Bu adam-joe, yüzünde doğru ifadeye bile sahip değilse; Sanki hiçbir şeye inanmıyormuş gibi, bir şekilde coşkulu ama bir şekilde hevesli bir görünüme sahip olmalı ve yine de mutlak inancına sahipti.
(This guy-Joe whatever-hasn't even got the right expression on his face; he should have that cold but somehow enthusiastic look, as if he believed in nothing and yet somehow had absolute faith.)
Philip K. Dick'in "Yüksek Kale Adamı" nda Joe, bir dizi duygu somutlaştırıyor. Aynı zamanda coşku yayarken, inanç ve inanç arasında bir kopukluk olduğunu düşündürürken soğuk bir tavır iletir.

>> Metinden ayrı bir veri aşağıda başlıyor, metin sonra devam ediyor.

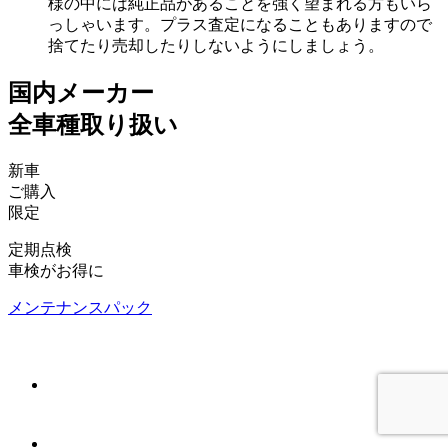
様の中には純正品があることを強く望まれる方もいら
っしゃいます。プラス査定になることもありますので
捨てたり売却したりしないようにしましょう。
国内メーカー
全車種取り扱い
新車
ご購入
限定
定期点検
車検がお得に
メンテナンスパック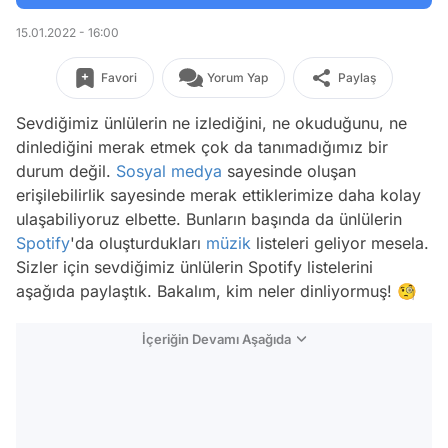
15.01.2022 - 16:00
Favori
Yorum Yap
Paylaş
Sevdiğimiz ünlülerin ne izlediğini, ne okuduğunu, ne
dinlediğini merak etmek çok da tanımadığımız bir
durum değil.
Sosyal medya
sayesinde oluşan
erişilebilirlik sayesinde merak ettiklerimize daha kolay
ulaşabiliyoruz elbette. Bunların başında da ünlülerin
Spotify
'da oluşturdukları
müzik
listeleri geliyor mesela.
Sizler için sevdiğimiz ünlülerin Spotify listelerini
aşağıda paylaştık. Bakalım, kim neler dinliyormuş! 🧐
İçeriğin Devamı Aşağıda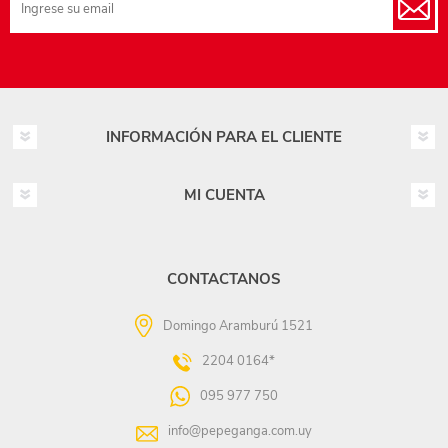
INFORMACIÓN PARA EL CLIENTE
MI CUENTA
CONTACTANOS
Domingo Aramburú 1521
2204 0164*
095 977 750
info@pepeganga.com.uy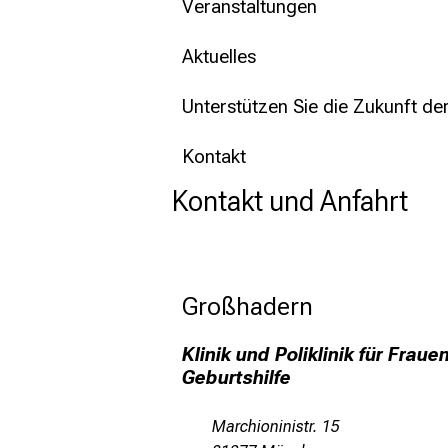
Veranstaltungen
Aktuelles
Unterstützen Sie die Zukunft de
Kontakt
Kontakt und Anfahrt
Großhadern
Klinik und Poliklinik für Frau
Geburtshilfe
Marchioninistr. 15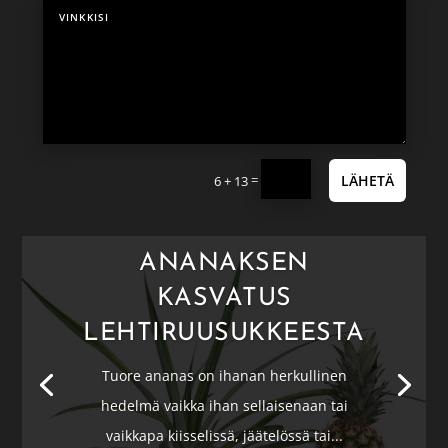
=
LÄHETÄ
6 + 13
ANANAKSEN
KASVATUS
LEHTIRUUSUKKEESTA
Tuore ananas on ihanan herkullinen
hedelmä vaikka ihan sellaisenaan tai
vaikkapa kiisselissä, jäätelössä tai...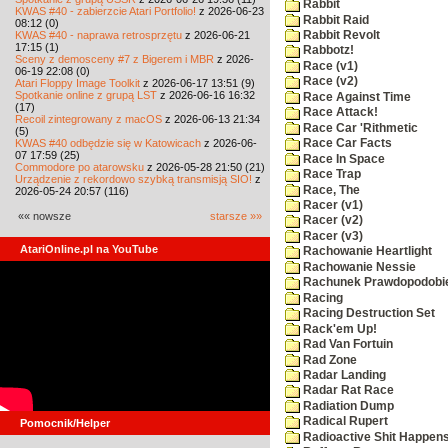
Rabbit
KWAS #40 - zabierzcie Atari Portfolio!
z 2026-06-23
Rabbit Raid
08:12 (0)
KWAS #40 - naprawa retrosprzętu
z 2026-06-21
Rabbit Revolt
17:15 (1)
Rabbotz!
Sceny z demosceny #7 z Bigerem i MBR
z 2026-
Race (v1)
06-19 22:08 (0)
Race (v2)
Atari Floppy Image Toolkit
z 2026-06-17 13:51 (9)
Spotkanie online z grupą LST
z 2026-06-16 16:32
Race Against Time
(17)
Race Attack!
Recoil zintegrowany z macOS
z 2026-06-13 21:34
Race Car 'Rithmetic
(5)
KWAS #40 odbędzie się w Katowicach
z 2026-06-
Race Car Facts
07 17:59 (25)
Race In Space
Commodore po atarowsku
z 2026-05-28 21:50 (21)
Race Trap
Urządzenie z rekordowo szybką transmisją SIO!
z
Race, The
2026-05-24 20:57 (116)
Racer (v1)
«« nowsze
starsze »»
Racer (v2)
Racer (v3)
AtariOnline.pl na YouTube
Rachowanie Heartlight
Rachowanie Nessie
Rachunek Prawdopodobi
Racing
Racing Destruction Set
Rack'em Up!
Rad Van Fortuin
Rad Zone
Radar Landing
Radar Rat Race
Radiation Dump
Radical Rupert
Pomocnik/Helper
Radioactive Shit Happens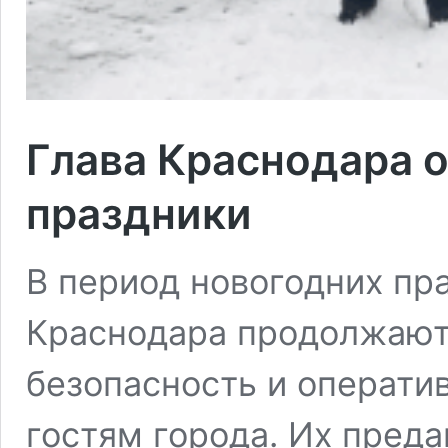
Глава Краснодара о
праздники
В период новогодних пр
Краснодара продолжают 
безопасность и операт
гостям города. Их преда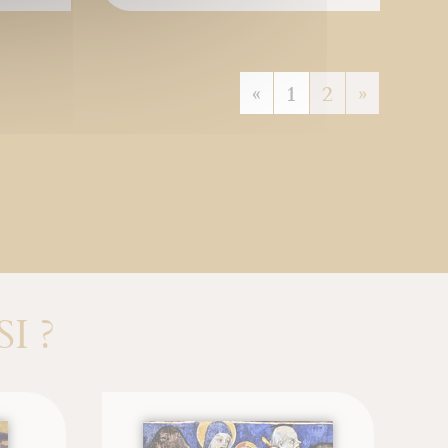
«
1
2
»
I ?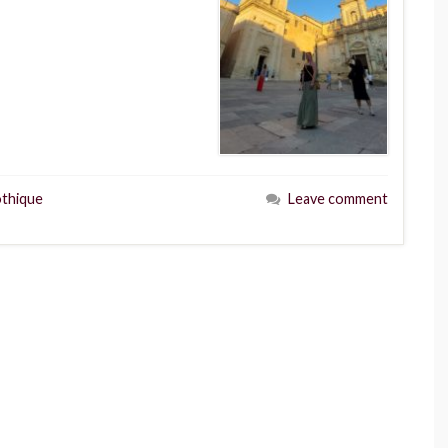
thique
Leave comment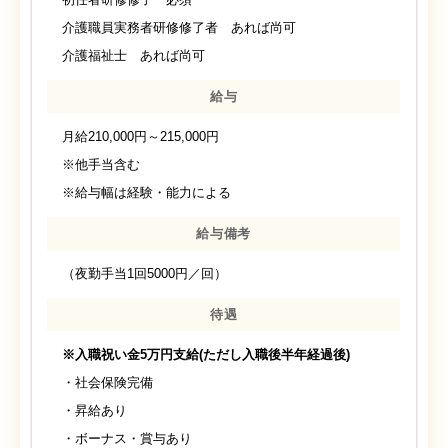
介護職員実務者研修修了者 あれば尚可
介護福祉士 あれば尚可
給与
月給210,000円～215,000円
※他手当含む
※給与幅は経験・能力による
給与備考
（夜勤手当1回5000円／回）
待遇
※入職祝い金5万円支給(ただし入職後半年経過後)
・社会保険完備
・昇給あり
・ボーナス・賞与あり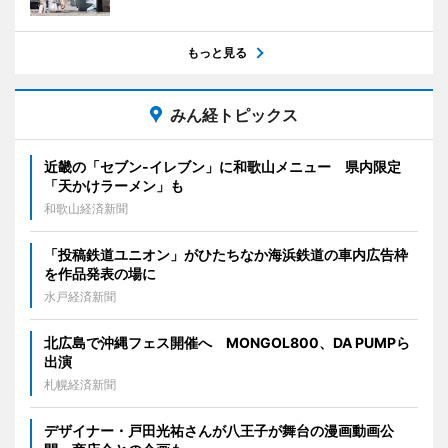
もっと見る
みん経トピックス
近畿の「セブン-イレブン」に和歌山メニュー 県内限定
「天かけラーメン」も
和歌山経済新聞
「投稿鉄道ユニオン」がひたちなか海浜鉄道の車内広告枠
を作品発表の場に
水戸経済新聞
北広島で沖縄フェス開催へ MONGOL800、DA PUMPら
出演
札幌経済新聞
デザイナー・戸田光祐さんが八王子が舞台の漫画動画公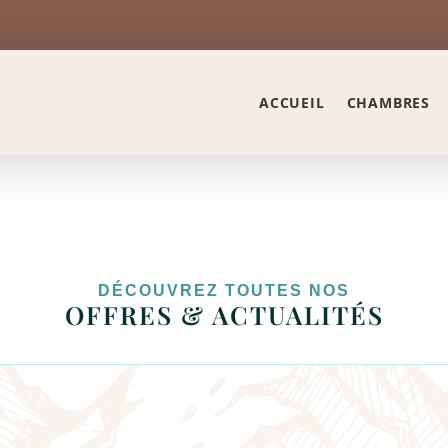
ACCUEIL
CHAMBRES
DÉCOUVREZ TOUTES NOS
OFFRES & ACTUALITÉS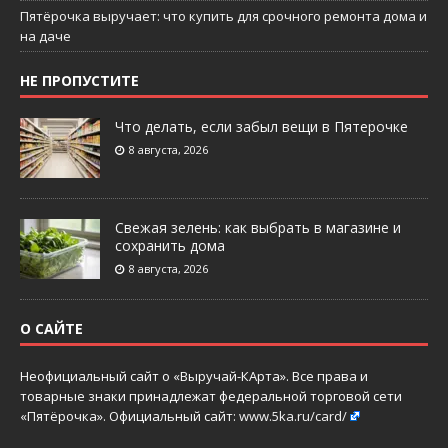
Пятёрочка выручает: что купить для срочного ремонта дома и
на даче
НЕ ПРОПУСТИТЕ
Что делать, если забыл вещи в Пятерочке
8 августа, 2026
Свежая зелень: как выбрать в магазине и
сохранить дома
8 августа, 2026
О САЙТЕ
Неофициальный сайт о «Выручай-КАрта». Все права и
товарные знаки принадлежат федеральной торговой сети
«Пятёрочка». Официальный сайт:
www.5ka.ru/card/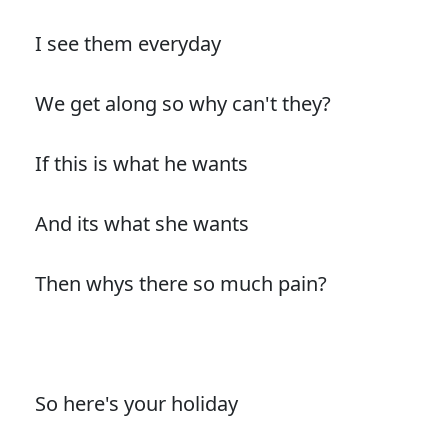
I see them everyday
We get along so why can't they?
If this is what he wants
And its what she wants
Then whys there so much pain?
So here's your holiday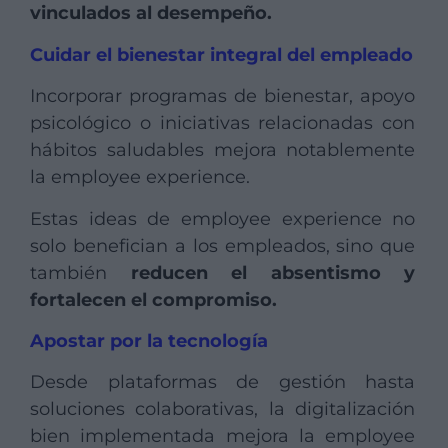
vinculados al desempeño.
Cuidar el bienestar integral del empleado
Incorporar programas de bienestar, apoyo
psicológico o iniciativas relacionadas con
hábitos saludables mejora notablemente
la employee experience.
Estas ideas de employee experience no
solo benefician a los empleados, sino que
también
reducen el absentismo y
fortalecen el compromiso.
Apostar por la tecnología
Desde plataformas de gestión hasta
soluciones colaborativas, la digitalización
bien implementada mejora la employee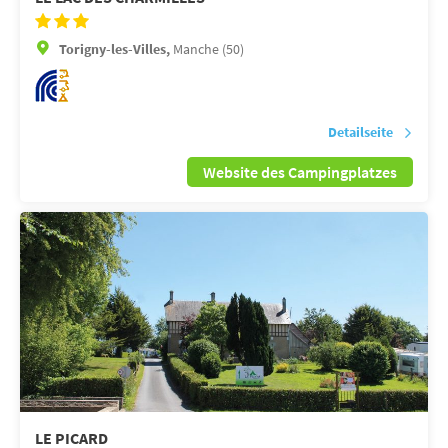
Torigny-les-Villes,
Manche (50)
Detailseite
Website des Campingplatzes
LE PICARD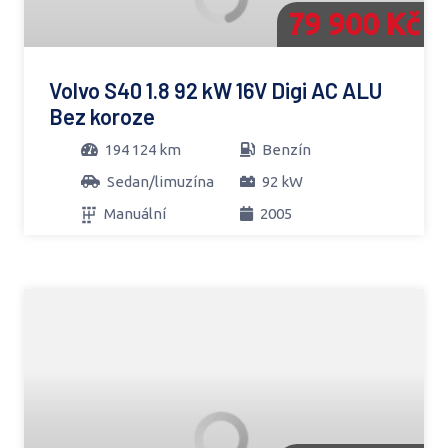
79 900 Kč
Volvo S40 1.8 92 kW 16V Digi AC ALU
Bez koroze
194 124 km
Benzín
Sedan/limuzína
92 kW
Manuální
2005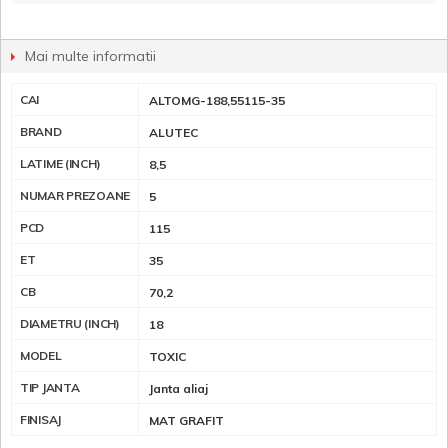
Mai multe informatii
CAI
ALTOMG-188,55115-35
BRAND
ALUTEC
LATIME (INCH)
8,5
NUMAR PREZOANE
5
PCD
115
ET
35
CB
70,2
DIAMETRU (INCH)
18
MODEL
TOXIC
TIP JANTA
Janta aliaj
FINISAJ
MAT GRAFIT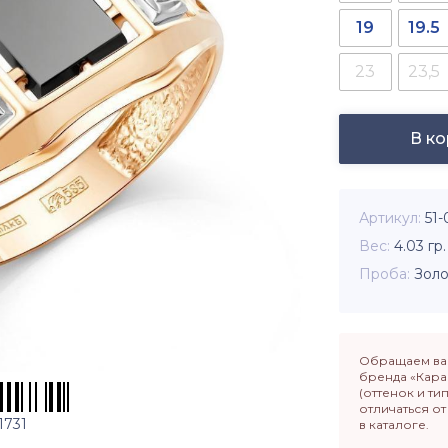
19
19.5
23
23,5
В к
Артикул
51-
Вес
4.03
гр.
Проба
Золо
Обращаем ваш
бренда «Кара
(оттенок и ти
отличаться о
1731
в каталоге.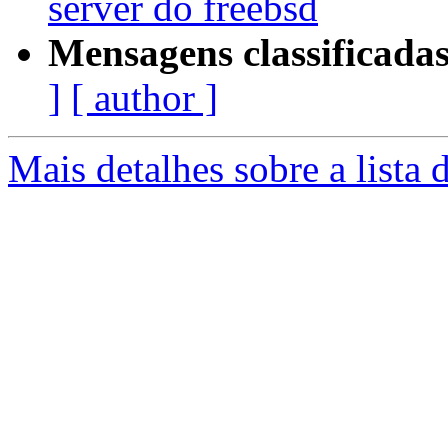
server do freebsd
Mensagens classificadas
]
[ author ]
Mais detalhes sobre a lista 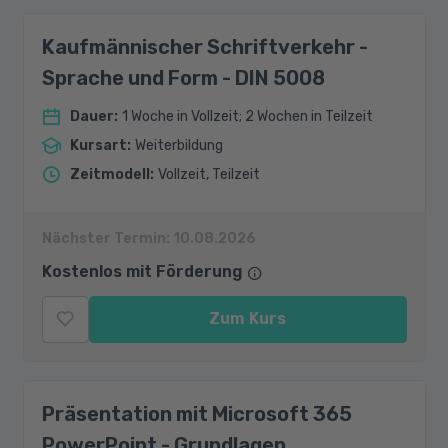
Kaufmännischer Schriftverkehr -
Sprache und Form - DIN 5008
Dauer
:
1 Woche in Vollzeit; 2 Wochen in Teilzeit
Kursart
:
Weiterbildung
Zeitmodell
:
Vollzeit, Teilzeit
Nächster Termin:
10.08.2026
Kostenlos mit Förderung
Zum Kurs
Präsentation mit Microsoft 365
PowerPoint - Grundlagen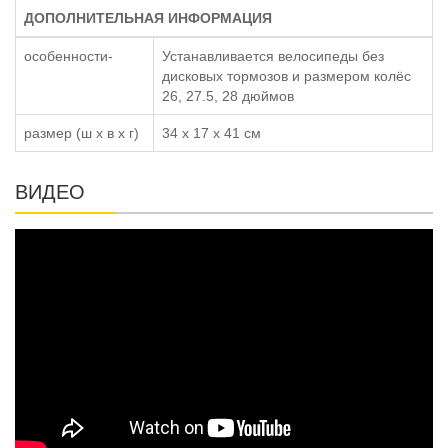
ДОПОЛНИТЕЛЬНАЯ ИНФОРМАЦИЯ
особенности-
Устанавливается велосипеды без
дисковых тормозов и размером колёс
26, 27.5, 28 дюймов
размер (ш x в x г)
34 x 17 x 41 см
ВИДЕО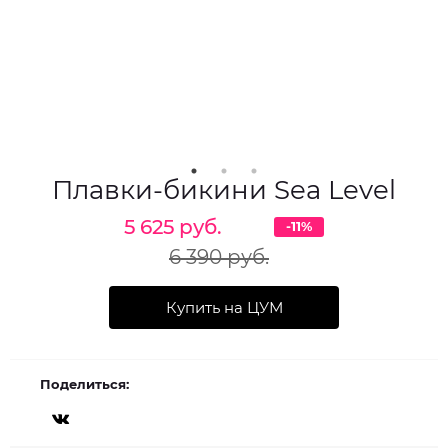
Плавки-бикини Sea Level
5 625 руб.
-11%
6 390 руб.
Купить на ЦУМ
Поделиться: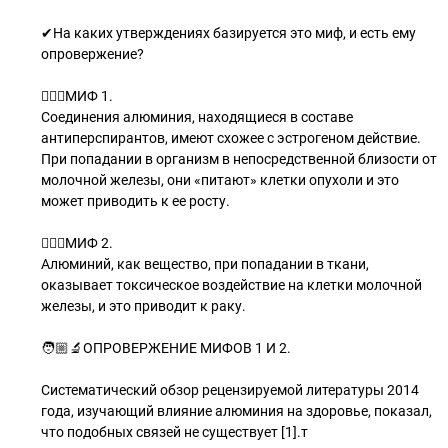
✔На каких утверждениях базируется это миф, и есть ему
опровержение?
🧝🏻‍♂МИФ 1.
Соединения алюминия, находящиеся в составе
антиперспирантов, имеют схожее с эстрогеном действие.
При попадании в организм в непосредственной близости от
молочной железы, они «питают» клетки опухоли и это
может приводить к ее росту.
🧝🏼‍♂МИФ 2.
Алюминий, как вещество, при попадании в ткани,
оказывает токсическое воздействие на клетки молочной
железы, и это приводит к раку.
🧑🏼‍🔬ОПРОВЕРЖЕНИЕ МИФОВ 1 И 2.
Систематический обзор рецензируемой литературы 2014
года, изучающий влияние алюминия на здоровье, показал,
что подобных связей не существует [1].т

Bu karmaşıklık, gerçeklik ve algı arasındaki gerginliğe dayanan bir dünyada gezinirken karakterin ruhu içinde daha derin bir ironiyi yansıtır.
Alıntı, Joe'nun ifadesinin kendisine verilen beklentilerle nasıl uyum sağlayamadığını vurgular. Sanki gerçek bir inancın yokluğunun belirsiz bir dünyada değişmez bir inançla bir arada bulunduğu daha geniş bir varoluşsal mücadeleyi temsil ediyor. Bu kontrast, bir distopik ortamda özgünlük temalarını ve anlam arayışını vurgular.